I’m crazy about Kosinski’s eye for detailed, highly original visuals, and any story where the main character’s perceptions of the world around him are peeled back like layers on an onion has me drooling.
12. World War Z
I don’t really care about all the reports of difficulties and interpersonal strife on the set. All that matters is how the movie turns out. The biggest challenge is turning Max Brooks’ unconventional novel into a narrative. One of my favorite writers, J. Michael Straczynski, wrote a (currently uncredited) draft of the film, and another personal favorite, Damon Lindelof, was brought in as script doctor after filming had begun. The trailer shows off zombies that move like a sea of super-fast ants, and the flick’s got star power in the form of Brad Pitt and his hair. With zombie mania at an all-time high, WWZ could be a case of the iron striking at exactly the right moment. Or it could be a monumental (and very expensive) train wreck. Either way, it’s going to be impossible to ignore.
13. Jack the Giant Slayer
While biding his time waiting for Fox to give him back the reigns to the X-Men franchise, Bryan Singer churned out this fairy-tale-slash-fantasy that imagines “Jack and the Beanstalk” as a big-budget family/fantasy adventure. The cast includes rising star Nicholas Hoult (X-Men: First Class, Warm Bodies) as Jack and Ewan MacGregor as a stout-hearted but bumbling knight — which will probably be worth the price of admission alone. Hollywood’s sudden fascination with fairy tales shows no signs of slowing, but this looks like one of the few that’s actually worth watching.

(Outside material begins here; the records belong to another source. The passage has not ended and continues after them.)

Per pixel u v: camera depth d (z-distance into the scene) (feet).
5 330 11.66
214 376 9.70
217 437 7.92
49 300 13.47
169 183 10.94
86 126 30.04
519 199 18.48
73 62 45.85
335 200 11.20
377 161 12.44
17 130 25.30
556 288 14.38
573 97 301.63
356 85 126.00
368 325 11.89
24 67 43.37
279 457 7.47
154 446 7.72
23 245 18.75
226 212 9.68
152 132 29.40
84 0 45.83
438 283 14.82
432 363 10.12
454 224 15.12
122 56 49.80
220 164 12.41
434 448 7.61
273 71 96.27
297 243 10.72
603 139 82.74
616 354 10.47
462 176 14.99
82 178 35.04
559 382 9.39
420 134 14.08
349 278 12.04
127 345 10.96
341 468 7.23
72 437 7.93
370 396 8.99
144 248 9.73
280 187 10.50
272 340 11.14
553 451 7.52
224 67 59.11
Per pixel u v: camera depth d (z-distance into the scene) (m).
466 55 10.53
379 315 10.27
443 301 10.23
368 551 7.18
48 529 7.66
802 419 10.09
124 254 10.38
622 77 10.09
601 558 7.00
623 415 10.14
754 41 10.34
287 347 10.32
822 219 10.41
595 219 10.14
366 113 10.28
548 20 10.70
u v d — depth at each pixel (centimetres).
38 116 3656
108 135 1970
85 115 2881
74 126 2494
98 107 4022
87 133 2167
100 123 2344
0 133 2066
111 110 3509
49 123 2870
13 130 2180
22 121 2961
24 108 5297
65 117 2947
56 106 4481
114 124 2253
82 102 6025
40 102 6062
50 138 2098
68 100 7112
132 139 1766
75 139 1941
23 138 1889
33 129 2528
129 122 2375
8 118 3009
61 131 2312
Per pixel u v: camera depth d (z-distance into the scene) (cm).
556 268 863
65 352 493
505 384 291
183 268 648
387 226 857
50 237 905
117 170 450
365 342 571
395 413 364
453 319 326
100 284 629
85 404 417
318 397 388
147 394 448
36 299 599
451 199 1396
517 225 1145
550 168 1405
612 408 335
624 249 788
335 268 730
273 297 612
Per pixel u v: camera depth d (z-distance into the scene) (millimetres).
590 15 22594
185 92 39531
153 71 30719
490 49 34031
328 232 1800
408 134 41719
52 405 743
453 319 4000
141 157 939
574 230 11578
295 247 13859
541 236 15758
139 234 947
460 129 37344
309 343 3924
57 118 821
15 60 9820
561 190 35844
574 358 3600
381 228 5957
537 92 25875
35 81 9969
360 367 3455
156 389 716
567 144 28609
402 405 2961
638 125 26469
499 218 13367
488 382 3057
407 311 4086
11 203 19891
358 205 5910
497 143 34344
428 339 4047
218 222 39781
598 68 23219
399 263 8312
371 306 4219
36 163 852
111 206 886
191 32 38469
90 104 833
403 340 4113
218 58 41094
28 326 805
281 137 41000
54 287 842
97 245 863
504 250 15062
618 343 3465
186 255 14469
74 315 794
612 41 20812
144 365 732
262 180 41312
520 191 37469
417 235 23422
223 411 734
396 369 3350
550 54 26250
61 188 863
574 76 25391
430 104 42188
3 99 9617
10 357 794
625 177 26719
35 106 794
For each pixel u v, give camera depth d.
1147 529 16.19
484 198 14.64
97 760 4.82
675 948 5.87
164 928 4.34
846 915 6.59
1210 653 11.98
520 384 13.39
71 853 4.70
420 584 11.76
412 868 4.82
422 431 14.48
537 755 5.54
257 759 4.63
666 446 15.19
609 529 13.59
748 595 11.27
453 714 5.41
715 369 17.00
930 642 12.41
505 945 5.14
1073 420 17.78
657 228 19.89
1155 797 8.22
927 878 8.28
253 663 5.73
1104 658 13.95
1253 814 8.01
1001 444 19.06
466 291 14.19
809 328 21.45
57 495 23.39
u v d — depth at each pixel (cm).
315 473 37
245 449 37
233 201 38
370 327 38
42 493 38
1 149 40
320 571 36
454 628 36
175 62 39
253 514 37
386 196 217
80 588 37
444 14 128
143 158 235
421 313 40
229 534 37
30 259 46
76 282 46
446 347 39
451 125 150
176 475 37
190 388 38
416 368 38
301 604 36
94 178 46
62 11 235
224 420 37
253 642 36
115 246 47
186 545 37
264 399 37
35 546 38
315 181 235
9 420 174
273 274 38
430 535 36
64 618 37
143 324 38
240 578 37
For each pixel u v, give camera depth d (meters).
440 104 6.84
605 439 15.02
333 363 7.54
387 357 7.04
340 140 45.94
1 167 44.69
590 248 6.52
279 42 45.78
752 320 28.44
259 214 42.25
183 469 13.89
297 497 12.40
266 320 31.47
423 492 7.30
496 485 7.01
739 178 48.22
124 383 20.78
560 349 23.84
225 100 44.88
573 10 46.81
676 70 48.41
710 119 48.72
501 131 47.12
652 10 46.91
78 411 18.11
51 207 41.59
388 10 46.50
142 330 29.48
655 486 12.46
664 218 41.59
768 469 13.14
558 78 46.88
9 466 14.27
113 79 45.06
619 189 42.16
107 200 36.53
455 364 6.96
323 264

The Wizard of Oz has never done anything for me, but Sam Raimi’s prequel Oz the Great and Powerful (March 8th) looks fascinating. Monster’s University (June 21st) should be fun even if Pixar hasn’t done anything all that compelling in the last few years. A pair of distant-future-set scifi pics have my hopes high, but there’s cause for trepidation with both: We’ve been waiting for an adaptation of the novel Ender’s Game (November 1st) for years, and Harrison Ford’s presence is encouraging, but X-Men Origins: Wolverine and Tsotsi director Gavin Hood feels like an odd fit for the material. Meanwhile, Will and Jaiden Smith co-starring in After Earth (June 7th) — about a military father and son pair marooned on Earth long after it has been abandoned and overrun by vicious new animal species — sounds cool, but once-visionary director M. Night Shyamalan hasn’t done anything good since Lady In the Water (hey, shut up! I liked that one). And then there’s the star-studded, tasteless-and-flaunting-it comedy that’s sure to be my (and your) most gut-busting guilty pleasure, Movie 43 (January 25th). Go watch the redband trailer if you dare.